Sunday, June 10, 2007

Film: "The Lives of Others (Das Leben der Anderen)"

I mentioned this previously, when I saw it in my German class. I have seen it again in the cinema, this time with subtitles, so I actually understand everything that happens now. As you know, this is about this guy Wiesler who works for the East German Ministerium für Staatssicherheit. His particular speciality is bugging, but he is also adept at interrogation. At the behest of the sluglike Minister for Culture, Wiesler puts this playwright guy under surveillance. It rapidly transpires the Minister wants the playwright out of the way so that he can have untrammelled access to the playwright's common law wife (an actress), with whom he is having a sordid and exploitative affair. The film follows Wiesler as he spies on the couple, developing a sympathy for them and a distaste for the venality of the regime's hierarchy.

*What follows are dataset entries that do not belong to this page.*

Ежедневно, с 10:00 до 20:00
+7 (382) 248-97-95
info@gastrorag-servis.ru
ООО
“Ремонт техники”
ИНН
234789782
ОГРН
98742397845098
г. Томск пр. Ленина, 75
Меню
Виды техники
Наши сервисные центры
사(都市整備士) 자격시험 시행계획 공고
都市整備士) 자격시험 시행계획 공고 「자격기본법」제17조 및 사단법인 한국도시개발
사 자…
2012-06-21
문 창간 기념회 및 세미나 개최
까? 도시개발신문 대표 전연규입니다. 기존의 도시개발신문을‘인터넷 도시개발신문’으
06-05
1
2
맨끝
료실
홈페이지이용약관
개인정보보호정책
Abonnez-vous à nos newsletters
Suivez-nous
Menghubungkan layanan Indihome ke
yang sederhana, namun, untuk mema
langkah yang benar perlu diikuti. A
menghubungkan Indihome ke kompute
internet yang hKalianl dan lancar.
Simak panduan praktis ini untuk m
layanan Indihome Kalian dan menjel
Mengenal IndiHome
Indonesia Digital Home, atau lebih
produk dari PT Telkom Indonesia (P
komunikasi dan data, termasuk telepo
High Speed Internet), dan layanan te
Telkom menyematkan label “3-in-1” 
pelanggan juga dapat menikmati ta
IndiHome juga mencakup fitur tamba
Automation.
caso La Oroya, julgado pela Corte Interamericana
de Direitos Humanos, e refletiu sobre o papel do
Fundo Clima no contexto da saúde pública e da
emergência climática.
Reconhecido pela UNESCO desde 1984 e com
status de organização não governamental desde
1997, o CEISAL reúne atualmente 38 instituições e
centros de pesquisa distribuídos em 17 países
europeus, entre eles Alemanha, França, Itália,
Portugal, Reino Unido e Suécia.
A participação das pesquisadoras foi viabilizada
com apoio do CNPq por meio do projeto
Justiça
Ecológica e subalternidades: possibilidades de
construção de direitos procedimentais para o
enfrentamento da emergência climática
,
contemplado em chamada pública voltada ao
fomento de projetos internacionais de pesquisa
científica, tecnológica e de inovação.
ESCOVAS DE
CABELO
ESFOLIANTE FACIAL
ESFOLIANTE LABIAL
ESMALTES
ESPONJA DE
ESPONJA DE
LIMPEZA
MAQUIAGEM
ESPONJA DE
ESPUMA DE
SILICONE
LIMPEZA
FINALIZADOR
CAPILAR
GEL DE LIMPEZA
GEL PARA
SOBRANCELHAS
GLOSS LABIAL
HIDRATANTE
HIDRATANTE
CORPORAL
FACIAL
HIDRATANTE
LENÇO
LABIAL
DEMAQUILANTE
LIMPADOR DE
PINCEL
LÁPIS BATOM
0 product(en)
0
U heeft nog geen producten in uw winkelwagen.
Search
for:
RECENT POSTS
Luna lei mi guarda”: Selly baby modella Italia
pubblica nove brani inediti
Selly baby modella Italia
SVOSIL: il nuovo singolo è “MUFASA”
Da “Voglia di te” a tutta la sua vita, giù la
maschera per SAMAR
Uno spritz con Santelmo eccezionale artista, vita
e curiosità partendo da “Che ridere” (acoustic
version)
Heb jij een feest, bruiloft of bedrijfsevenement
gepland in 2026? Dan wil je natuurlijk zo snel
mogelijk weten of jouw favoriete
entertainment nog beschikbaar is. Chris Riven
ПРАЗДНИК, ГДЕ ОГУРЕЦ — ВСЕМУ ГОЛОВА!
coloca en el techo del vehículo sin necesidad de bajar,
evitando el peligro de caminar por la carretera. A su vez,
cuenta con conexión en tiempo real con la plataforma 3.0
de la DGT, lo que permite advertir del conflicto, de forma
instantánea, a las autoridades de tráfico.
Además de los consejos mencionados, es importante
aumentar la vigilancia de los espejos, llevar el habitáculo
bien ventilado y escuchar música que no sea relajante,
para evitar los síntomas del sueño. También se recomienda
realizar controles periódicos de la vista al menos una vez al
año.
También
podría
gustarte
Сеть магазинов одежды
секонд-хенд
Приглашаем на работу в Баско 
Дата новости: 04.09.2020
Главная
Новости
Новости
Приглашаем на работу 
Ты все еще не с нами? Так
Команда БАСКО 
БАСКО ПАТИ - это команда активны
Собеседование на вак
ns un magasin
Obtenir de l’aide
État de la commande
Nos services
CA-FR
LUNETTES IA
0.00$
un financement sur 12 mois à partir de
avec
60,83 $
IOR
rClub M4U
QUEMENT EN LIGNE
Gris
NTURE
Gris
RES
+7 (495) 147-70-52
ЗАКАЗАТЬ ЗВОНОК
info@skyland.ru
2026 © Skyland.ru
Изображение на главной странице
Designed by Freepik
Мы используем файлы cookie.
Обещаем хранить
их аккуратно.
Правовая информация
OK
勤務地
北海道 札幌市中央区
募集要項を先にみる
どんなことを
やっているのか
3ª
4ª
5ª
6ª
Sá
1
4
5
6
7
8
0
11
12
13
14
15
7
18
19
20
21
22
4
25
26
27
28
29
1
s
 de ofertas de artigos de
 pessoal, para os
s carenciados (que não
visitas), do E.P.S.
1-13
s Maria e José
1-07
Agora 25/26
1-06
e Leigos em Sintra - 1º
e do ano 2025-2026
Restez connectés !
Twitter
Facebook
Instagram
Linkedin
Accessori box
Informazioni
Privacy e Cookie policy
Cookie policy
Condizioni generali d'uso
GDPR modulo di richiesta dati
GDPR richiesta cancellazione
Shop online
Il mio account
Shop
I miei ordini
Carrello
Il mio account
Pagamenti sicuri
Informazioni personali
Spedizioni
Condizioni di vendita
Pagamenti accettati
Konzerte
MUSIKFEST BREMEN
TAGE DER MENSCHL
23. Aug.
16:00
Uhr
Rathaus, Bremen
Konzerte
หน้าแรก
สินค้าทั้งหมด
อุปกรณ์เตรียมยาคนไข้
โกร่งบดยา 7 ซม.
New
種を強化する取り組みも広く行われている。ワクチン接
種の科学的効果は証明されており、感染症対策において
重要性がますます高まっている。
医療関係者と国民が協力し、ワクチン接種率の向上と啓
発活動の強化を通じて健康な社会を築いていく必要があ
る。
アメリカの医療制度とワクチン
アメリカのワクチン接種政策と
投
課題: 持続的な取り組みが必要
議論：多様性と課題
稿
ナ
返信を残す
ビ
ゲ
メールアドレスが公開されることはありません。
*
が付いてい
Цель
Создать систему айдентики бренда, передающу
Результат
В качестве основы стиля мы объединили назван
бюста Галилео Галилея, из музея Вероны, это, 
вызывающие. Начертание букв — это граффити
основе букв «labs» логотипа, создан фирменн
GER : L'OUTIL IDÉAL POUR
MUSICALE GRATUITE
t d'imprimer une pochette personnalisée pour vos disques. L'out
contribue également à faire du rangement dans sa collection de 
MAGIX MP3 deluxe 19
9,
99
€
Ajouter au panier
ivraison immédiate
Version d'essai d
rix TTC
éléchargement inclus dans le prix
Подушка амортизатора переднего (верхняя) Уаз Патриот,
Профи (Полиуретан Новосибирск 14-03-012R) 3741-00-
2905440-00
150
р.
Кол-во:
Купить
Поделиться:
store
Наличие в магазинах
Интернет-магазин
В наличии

There are loads of films to compare this too – Red Road would be a recent example, or that The Conversation film that I have never seen. It is very much a film about voyeurism and about vicarious living (for all their problems, the playwright and the actress love each other, while Wiesler lives alone). It goes beyond Red Road in being about an actual political situation, critiquing the panopticon state in way that Red Road ultimately never does. The film is very evocative of its setting, using Prenzlauerberg and Friedrichshain locations (and actual Ministerium für Staatssicherheit interiors and exteriors) to great effect. I particularly liked that the film ended in the Karl Marx Buchhandlung on Karl Marx Allee, wherein I purchased my Stalinallee boardgame (for which I have still been unable to find English language rules).

The music is great too – you can say what you like about the East Germans, but they made far better non-weirdo music than the BRDs. Most of the music is not on compilations that I already have, so I was pleased to learn on the Interweb that there is a soundtrack album for the film. The track I am most looking forward to is the one playing when the actress comes back to the flat after Wiesler approaches her in a Prenzlauerberg dive bar.